▸ **Problem statement**:
Rewrite the records below, changing each "series" to "data series" and leaving everything else as it is. Omit the pictures from your answer.

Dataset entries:
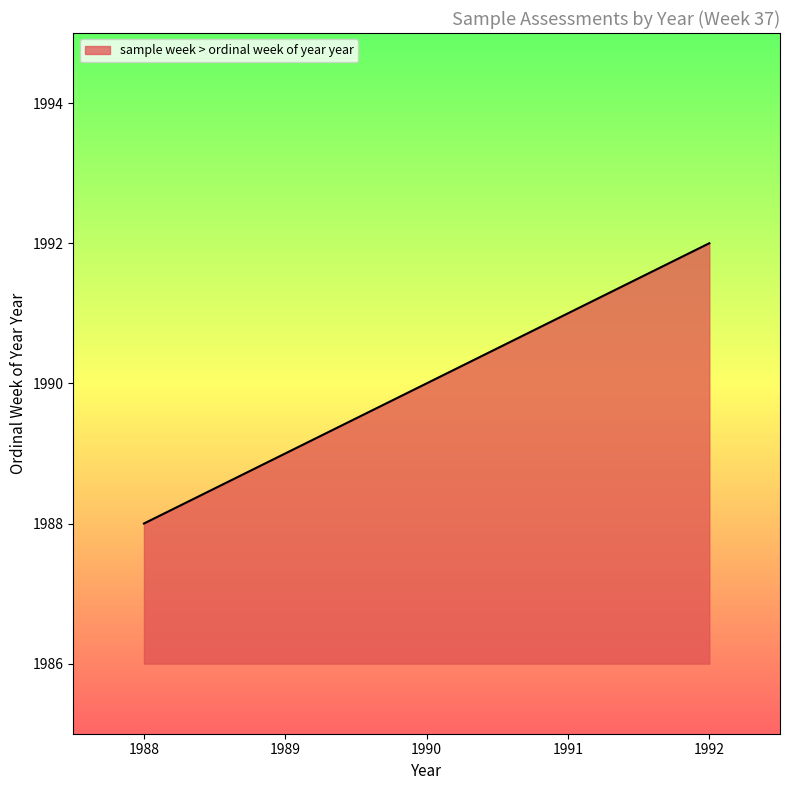

Approximately how many times larger is the value at 1989 compared to 1992?

1.0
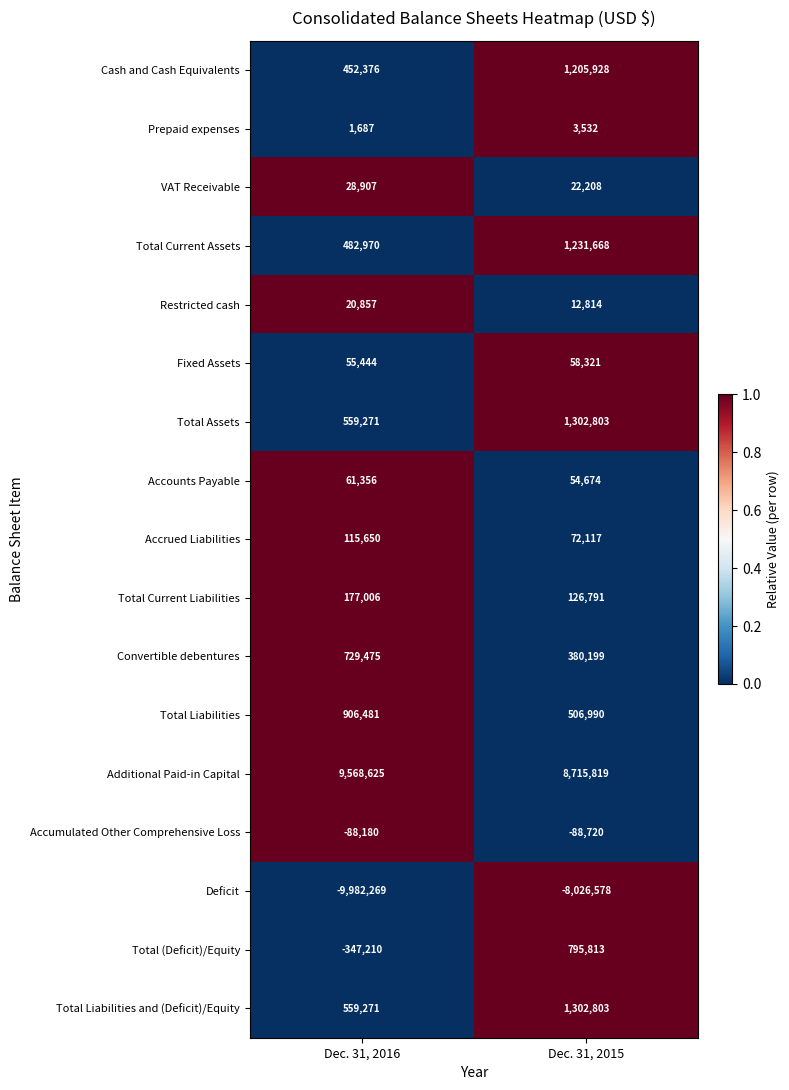

What is the spread (max minus min) of values at Dec. 31, 2015?

16742397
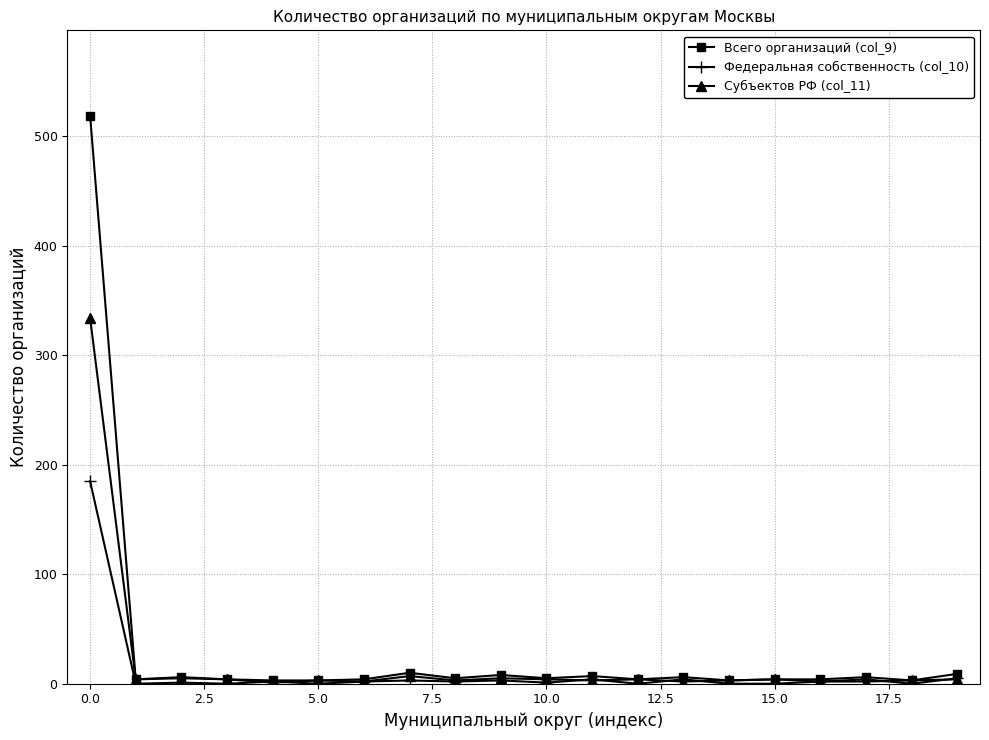

Which series has the widest spread of values?

Всего организаций (col_9)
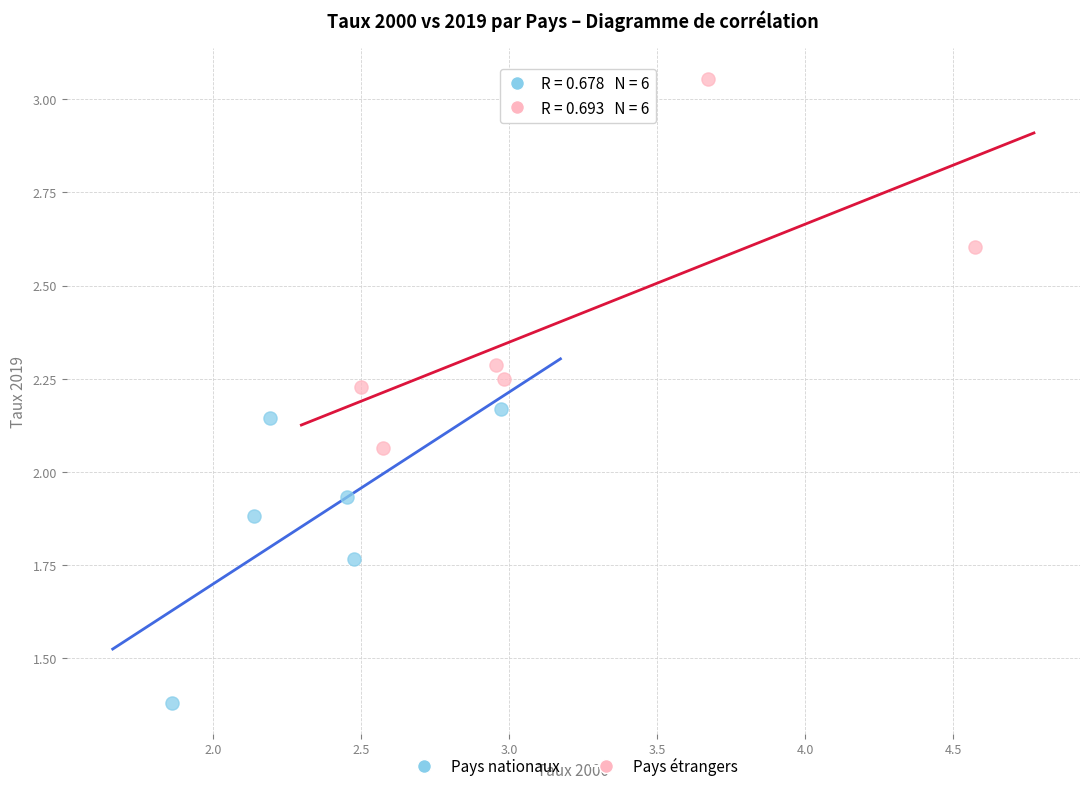

Which series contains the highest Y value?

Pays étrangers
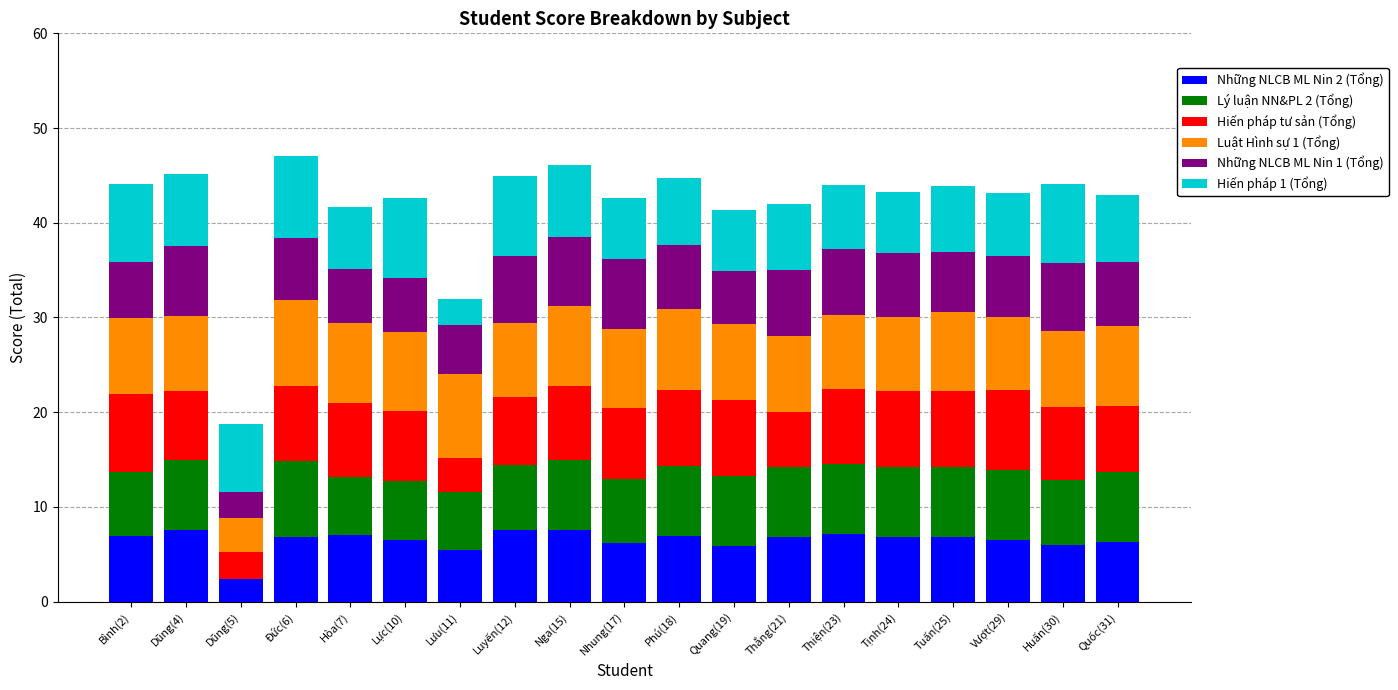

What is the total value across all series at Huấn(30)?

44.1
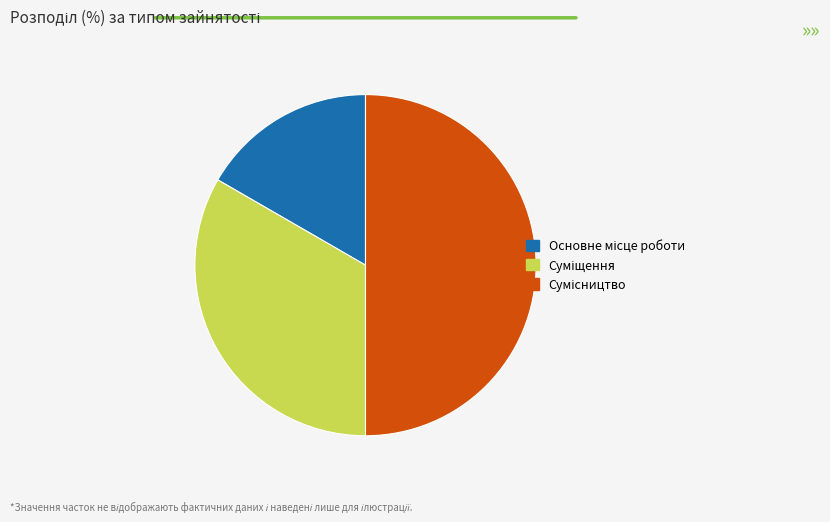

Count the number of slices in the pie.

3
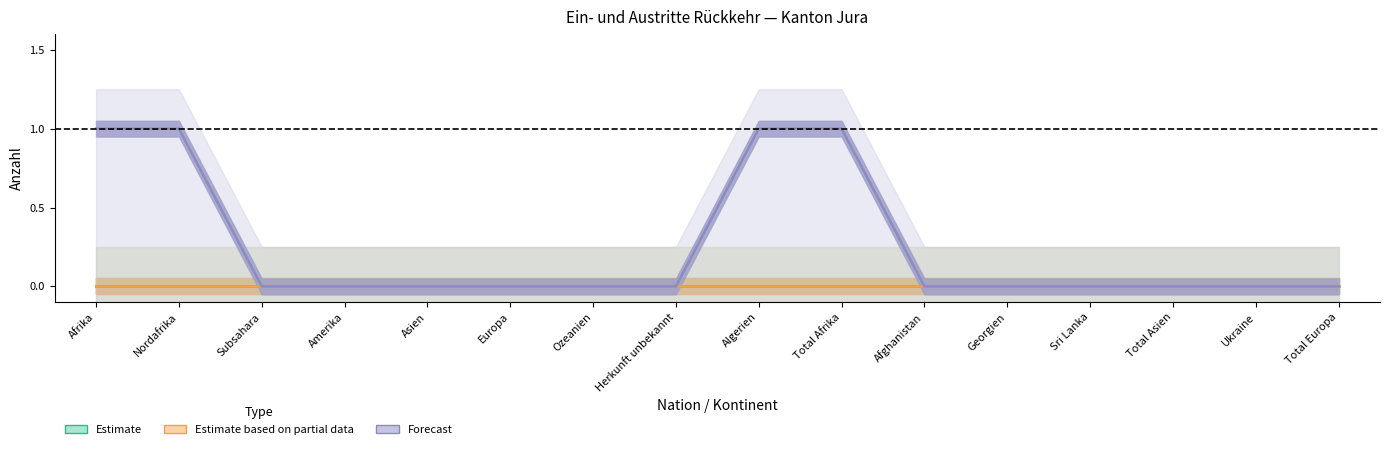

How many data points in Beginn Ausreiseorganisation are above 0?

4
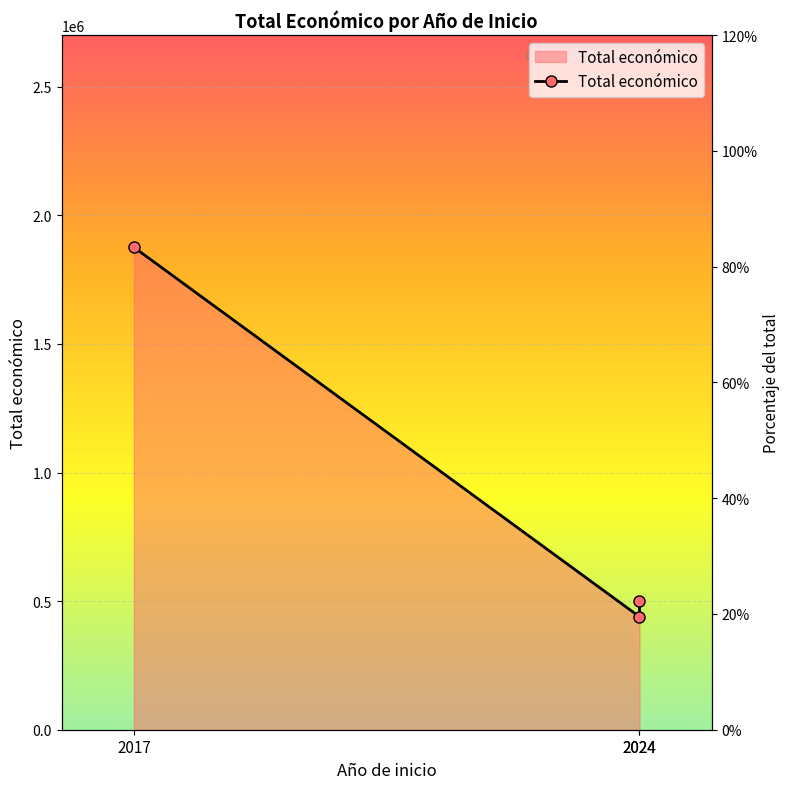

What is the value of the 1st point from the left?

83.3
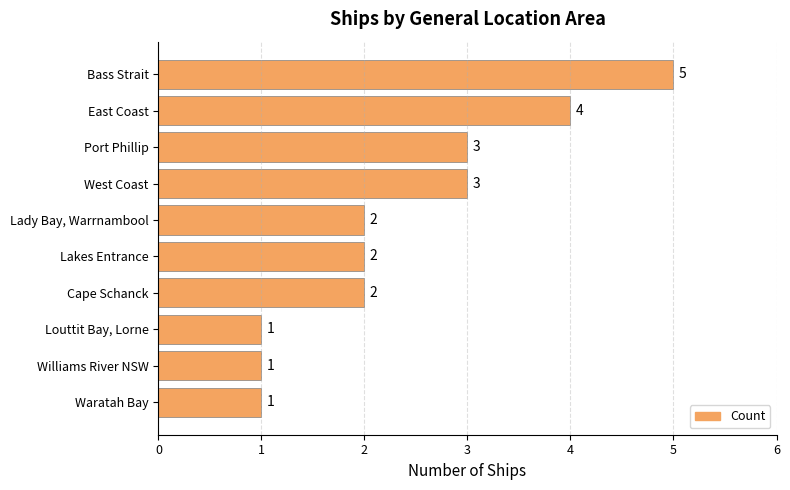

What is the difference between the second highest and minimum values?

3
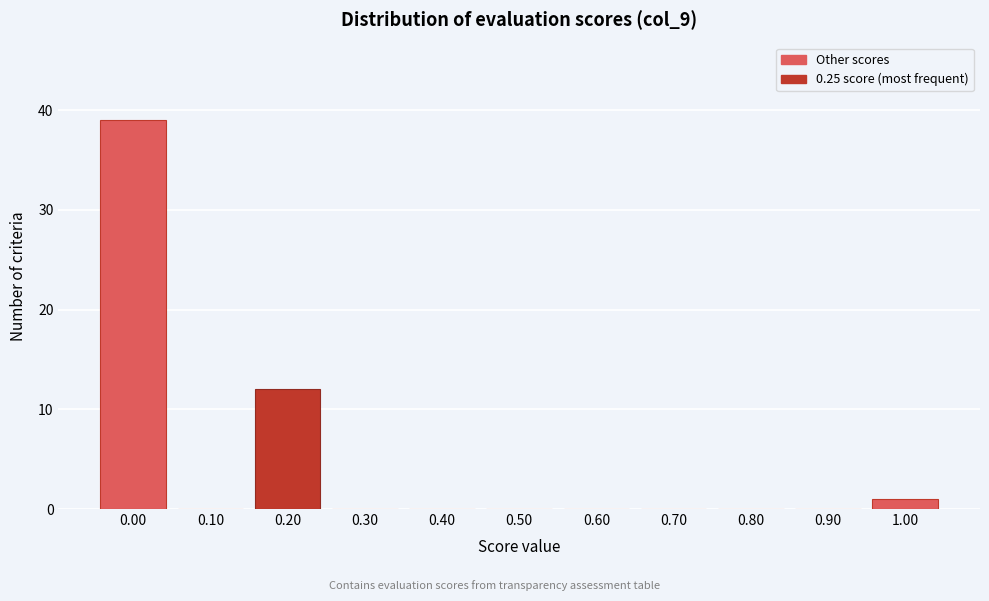

Reading left to right, list all the values displayed in this chart.

0.00=39	0.10=0	0.20=12	0.30=0	0.40=0	0.50=0	0.60=0	0.70=0	0.80=0	0.90=0	1.00=1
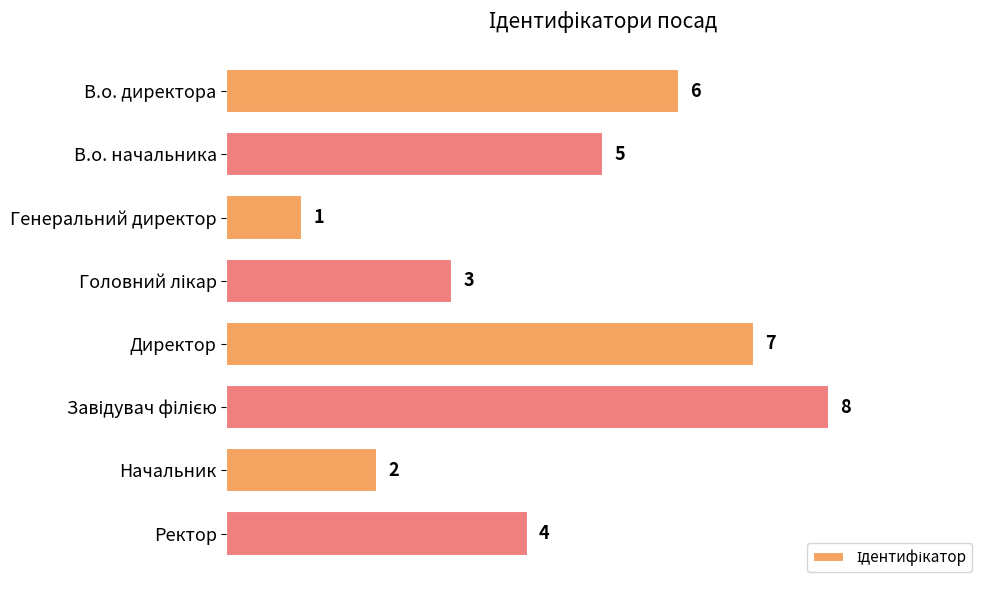

Count the values in the range 3 to 7.

5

▸ **Solution to the problem**:
Approximately how many times larger is the value at 1989 compared to 1992?

1.0

What is the spread (max minus min) of values at Dec. 31, 2015?

16742397

Which data series has the widest spread of values?

Всего организаций (col_9)

Which data series contains the highest Y value?

Pays étrangers

What is the total value across all data series at Huấn(30)?

44.1

Count the number of slices in the pie.

3

How many data points in Beginn Ausreiseorganisation are above 0?

4

What is the value of the 1st point from the left?

83.3

What is the difference between the second highest and minimum values?

3

Reading left to right, list all the values displayed in this chart.

0.00=39	0.10=0	0.20=12	0.30=0	0.40=0	0.50=0	0.60=0	0.70=0	0.80=0	0.90=0	1.00=1

Count the values in the range 3 to 7.

5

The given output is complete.